Whether or not the letter-agreement dated April 20, 1982 novated the
Lease Contract of November 28, 1980?

RULING:

No. By definition, novation is the extinguishment of an obligation by the


substitution of that obligation with a subsequent one, which terminates it, either
by changing its object or principal conditions (objective) or by substituting a now
debtor in place of the old one (subjective), or by subrogating a third person to
the rights of the creditor. If objective novation is to take place, it is essential
that the new obligation expressly declare that the old obligation to be
extinguished, or that now obligation be on every point incompatible with the old
one. Novation is never presumed; it must be established either by the discharge
of use old debt by the express terms of the new agreement, or by the acts of the
parties whose intention to dissolve the old obligation as a consideration of the
emergence of the new one must be clearly manifested. The will to novate,
whether totally or partially, must appear by express agreement of the parties, by
their acts which are too clear and unequivocal to be mistaken.

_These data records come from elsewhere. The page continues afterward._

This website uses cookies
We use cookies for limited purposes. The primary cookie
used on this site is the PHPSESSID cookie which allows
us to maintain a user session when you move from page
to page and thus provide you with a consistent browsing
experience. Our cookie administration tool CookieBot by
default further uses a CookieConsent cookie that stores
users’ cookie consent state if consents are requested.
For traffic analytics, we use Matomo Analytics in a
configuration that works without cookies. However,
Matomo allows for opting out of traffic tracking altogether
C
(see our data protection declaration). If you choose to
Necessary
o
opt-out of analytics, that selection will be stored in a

It is clear that the letter-agreement of Apr 1982 did not extinguish or alter
the obligations of Tropical and the rights of Broadway under the Lease Contract
of Nov 1980. It was expressly stated in the Apr 1982 agreement that it was a
“provisional agreement should not be interpreted as amendment to the contract
entered into” by both parties. There is nothing in the text of this agreement that
could suggest that the reduced concessional rental rates could not be terminated
by Broadway without the consent of Tropical. Also, the course of negotiation
between the two parties before the execution of the letter-agreement clearly
indicates that what they were negotiating was supposed to be only temporary.

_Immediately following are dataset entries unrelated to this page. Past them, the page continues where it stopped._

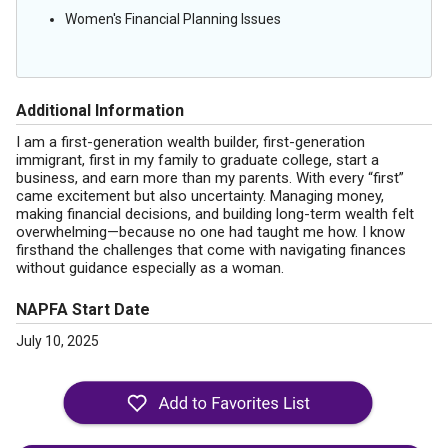
Women's Financial Planning Issues
Additional Information
I am a first-generation wealth builder, first-generation
immigrant, first in my family to graduate college, start a
business, and earn more than my parents. With every “first”
came excitement but also uncertainty. Managing money,
making financial decisions, and building long-term wealth felt
overwhelming—because no one had taught me how. I know
firsthand the challenges that come with navigating finances
without guidance especially as a woman.
NAPFA Start Date
July 10, 2025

Secondly, the Nov 1980 Lease Contract made it clear that a temporary
and provisional concessional reduction of rentals that Broadway might grant was
not to be construed as alteration or waiver of any way to the terms of the lease
contract itself. The course of discussions between the parties after the execution
of the letter agreement shows that there was no agreement that the reduction in
rentals is to persist for the rest of the 10-year lease.

Finally, the “low volume of sales” that Tropical was stating as their cause
for petitioning a reduction in rental rates was based on feasibility study that
Tropical had made on its own before Tropical and Broadway have entered into
their 1980 lease contract. It was no more than an expression of Tropical’s own
expectations when it entered into the Contract of Lease.